His lawyer, Ciarán Mulholland, has written to the gardaí seeking an update on its investigation into the murder, which was reviewed by a cold case team in 2012.

In his letter to the Attorney General last month, Ciarán Mulholland said the murder of Mary McGlinchey was believed to have sectarian motives.

He said his client had received the inquest file on his mother’s case from the coroner for County Louth, in July. This had caused him grave concerns due to its “paucity, perverse verdict reached by the jury and lack of any meaningful participation by the family”.

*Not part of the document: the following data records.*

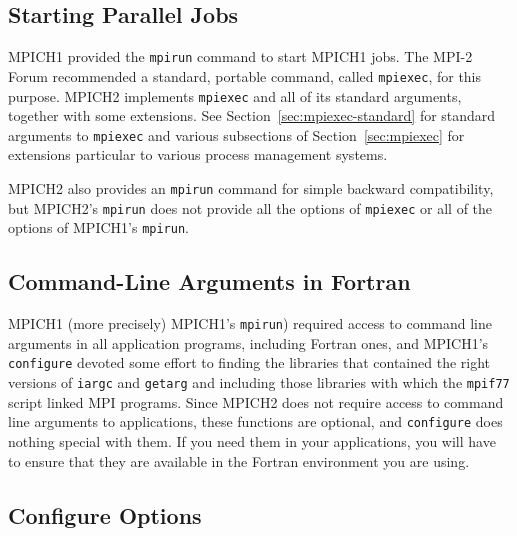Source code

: \documentclass[dvipdfm,11pt]{article}
\begin{document}
\subsection{Starting Parallel Jobs}
\label{sec:startup}

MPICH1 provided the \texttt{mpirun} command to start MPICH1 jobs.  The
MPI-2 Forum recommended a standard, portable command, called
\texttt{mpiexec}, for this purpose.  MPICH2 implements \texttt{mpiexec}
and all of its standard arguments, together with some extensions.  See
Section~\ref{sec:mpiexec-standard} for standard arguments to
\texttt{mpiexec} and various subsections of Section~\ref{sec:mpiexec}
for extensions particular to various process management systems.

MPICH2 also provides an \texttt{mpirun} command for simple backward
compatibility, but MPICH2's \texttt{mpirun} does not provide all the
options of \texttt{mpiexec} or all of the options of MPICH1's
\texttt{mpirun}. 


\subsection{Command-Line Arguments in Fortran}
\label{sec:fortran-command-line}

MPICH1 (more precisely) MPICH1's \texttt{mpirun}) required access to
command line arguments in all application programs, including Fortran
ones, and MPICH1's \texttt{configure} devoted some effort to finding the
libraries that contained the right versions of \texttt{iargc} and
\texttt{getarg} and including those libraries with which the
\texttt{mpif77} script linked MPI programs.
Since MPICH2 does not require access to command line
arguments to applications, these functions are optional, and
\texttt{configure} does nothing special with them.  If you need them in
your applications, you will have to ensure that they are available in
the Fortran environment you are using.


\subsection{Configure Options}
\label{sec:configure-options}
\end{document}
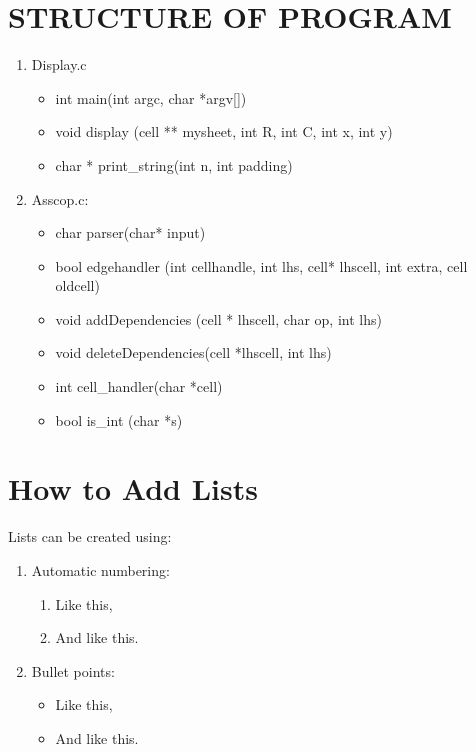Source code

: \documentclass[a4paper]{article}
\begin{document}
\section{STRUCTURE OF PROGRAM}

\begin{enumerate}
    \item Display.c
    \begin{itemize}
        \item int main(int argc, char *argv[])
        \item void display (cell ** mysheet, int R, int C, int x, int y)
        \item char * print\_string(int n, int padding)
    \end{itemize}
    \item Asscop.c:
    \begin{itemize}
        \item char parser(char* input)
        \item bool edgehandler (int cellhandle, int lhs, cell* lhscell, int extra, cell oldcell)
        \item void addDependencies (cell * lhscell, char op, int lhs)
        \item void deleteDependencies(cell *lhscell, int lhs)
        \item int cell\_handler(char *cell)
        \item bool is\_int (char *s)
    \end{itemize}
\end{enumerate}


\section{How to Add Lists}
Lists can be created using:
\begin{enumerate}
    \item Automatic numbering:
    \begin{enumerate}
        \item Like this,
        \item And like this.
    \end{enumerate}
    \item Bullet points:
    \begin{itemize}
        \item Like this,
        \item And like this.
    \end{itemize}
\end{enumerate}
\end{document}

Although Mr McGlinchey Jr and his brother, who has since died, were the only eyewitnesses to the killing, they were not called to give evidence to the inquest in July 1988. A verdict of unlawful killing by persons unknown was not even considered by the jury.

The five witnesses called included two civilians, two gardaí and the State pathologist, none of whom had seen what happened when Mary McGlinchey was killed.

Mr Mulholland called on Paul Gallagher, the Attorney General, to use his powers under the 1961 Coroner’s Act to order a new inquest in light of the flaws in the original.

In a statement, Mr Mulholland said: “Given the scant documentation received from the Coroner for Co Louth and the extraordinary apathetic attitude of gardaí to our enquiries, we have made representations to the Attorney General seeking that they exercise their statutory discretion and order a fresh inquest.

“It is absurd to think that one of the most horrific murders during the recent Troubles is officially recorded by the State as ‘cause of death — laceration of brain’. There is no doubt there was an insufficiency of inquiry as to how death occurred. Mary McGlinchey was murdered having been assaulted and shot several times at close quarters in the presence of her children.”